Personal information
- Date of birth: 14 June 1966 (age 58)
- Original team(s): Katamatite
- Height: 173 cm (5 ft 8 in)
- Weight: 70 kg (154 lb)
- Position(s): Ruck Rover

Playing career^{1}
- Years: Club / Games (Goals)
- 1987–1990: Geelong / 26 (18)

Coaching career
- Years: Club / Games (W–L–D)
- 2007: South Adelaide / 4
- ^{1} Playing statistics correct to the end of 2007.

= Gary Cameron =

Australian rules footballer and coach

Gary Cameron (born 14 June 1966) is a former Australian rules footballer who played with Geelong in the Victorian (VFL) and Australian Football Leagues.
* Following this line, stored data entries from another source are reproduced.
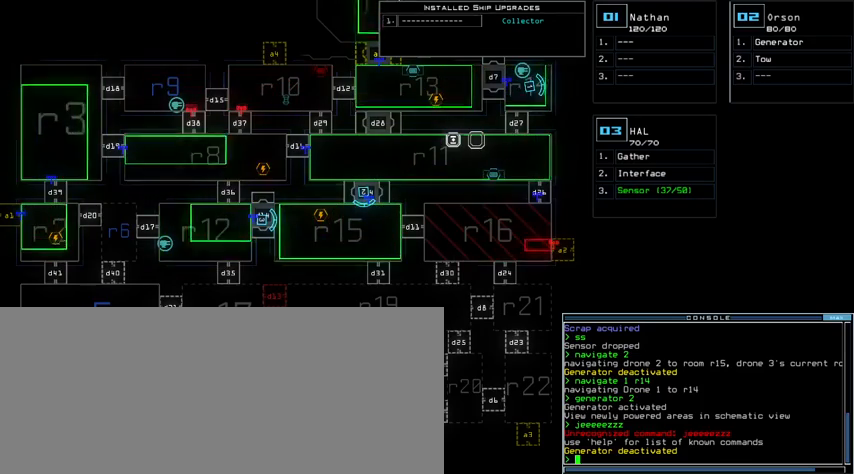
{"keys": [], "events": [[133, "1", "down"], [200, "1", "up"]]}
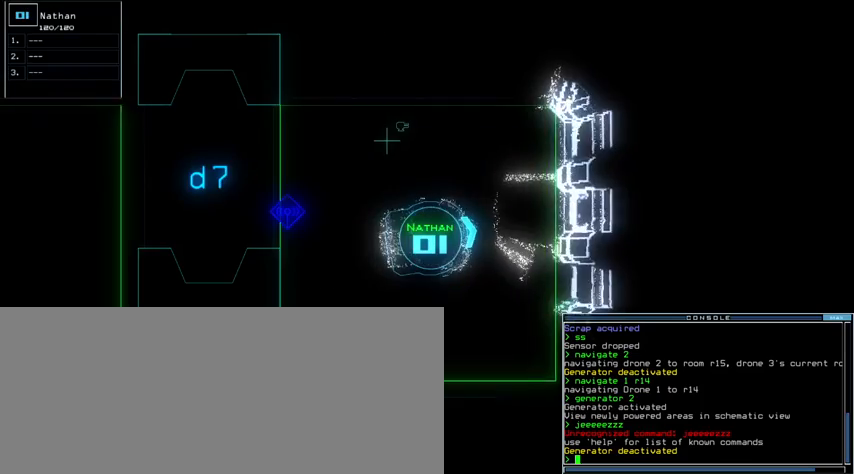
{"keys": [], "events": []}
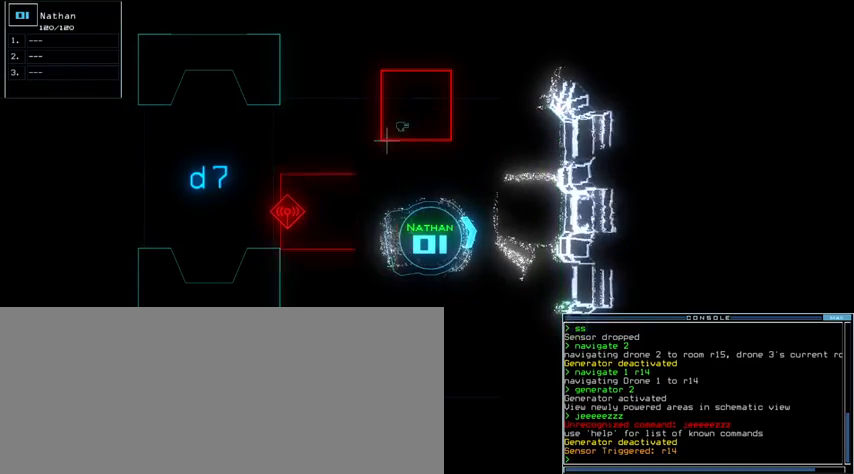
{"keys": ["right"], "events": [[400, "right", "down"]]}
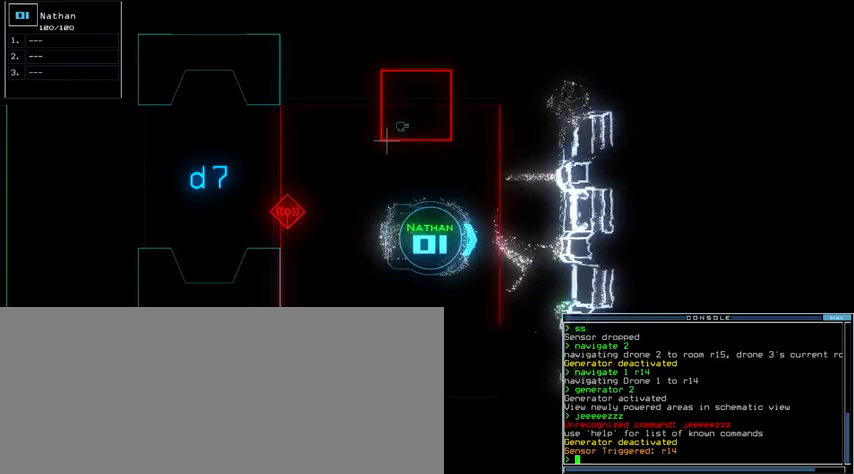
{"keys": ["down"], "events": [[33, "right", "up"], [167, "down", "down"], [300, "left", "down"], [367, "left", "up"]]}
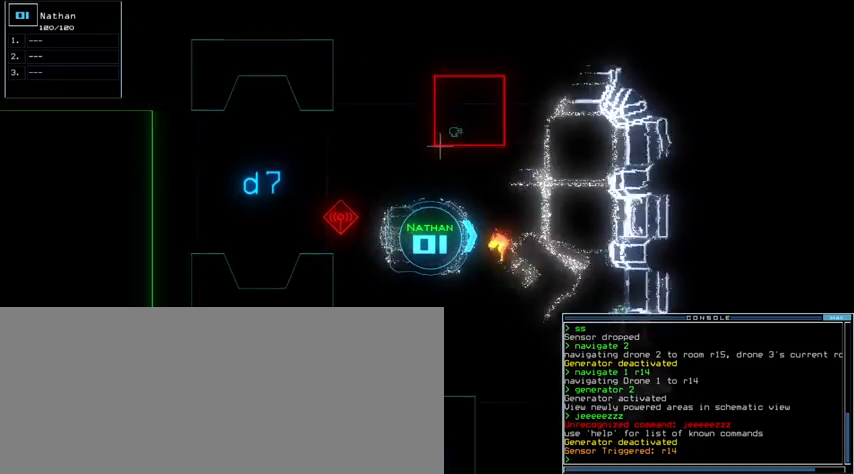
{"keys": ["down"], "events": [[167, "right", "down"], [300, "right", "up"]]}
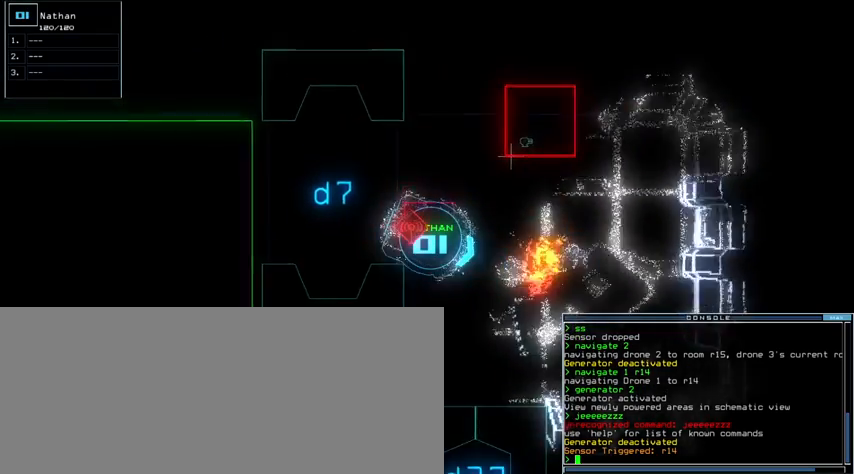
{"keys": ["down"], "events": [[333, "left", "down"], [400, "left", "up"]]}
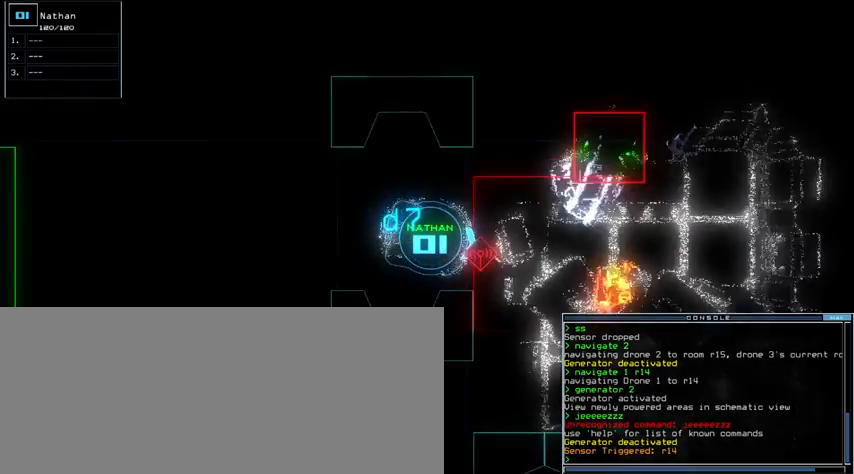
{"keys": ["down"], "events": [[267, "left", "down"], [367, "left", "up"]]}
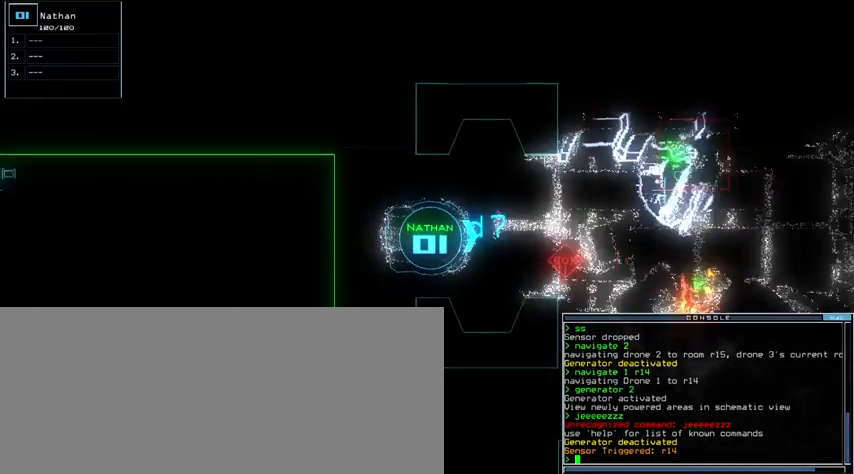
{"keys": ["down", "left"], "events": [[500, "left", "down"]]}
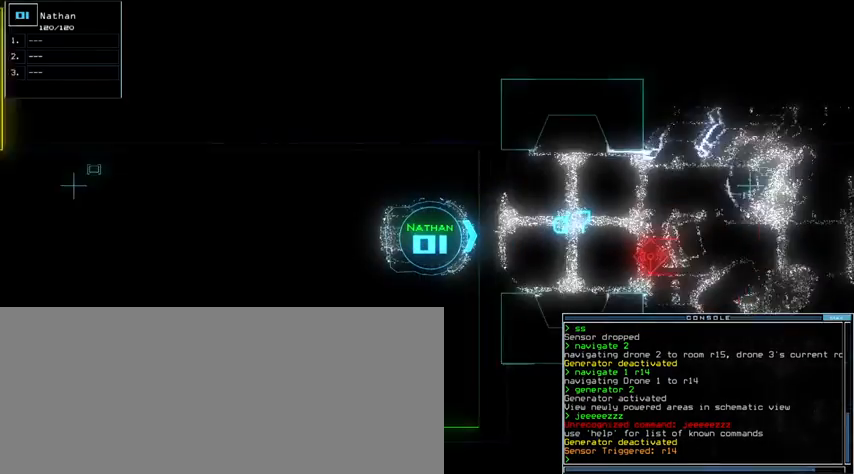
{"keys": ["down"], "events": [[133, "left", "up"]]}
Cameron, a Katamatite recruit, who won the Tungamah Football League best and fairest award, the Lawless Medal in 1986, played eight games for Geelong in each of his first two seasons, 1987 and 1988. He appeared in the final five rounds of the 1989 VFL season, but did not take part in the Geelong's finals series. After another five games in 1990, Cameron left to play for South Adelaide Football Club in the South Australian National Football League (SANFL).

Cameron was captain / coach of Wangaratta in the Ovens & Murray Football League in 1998 and 1999.

In 2007, Cameron briefly served as caretaker coach of South Adelaide, when coach Robert Pyman was sacked. Cameron was coach for four rounds.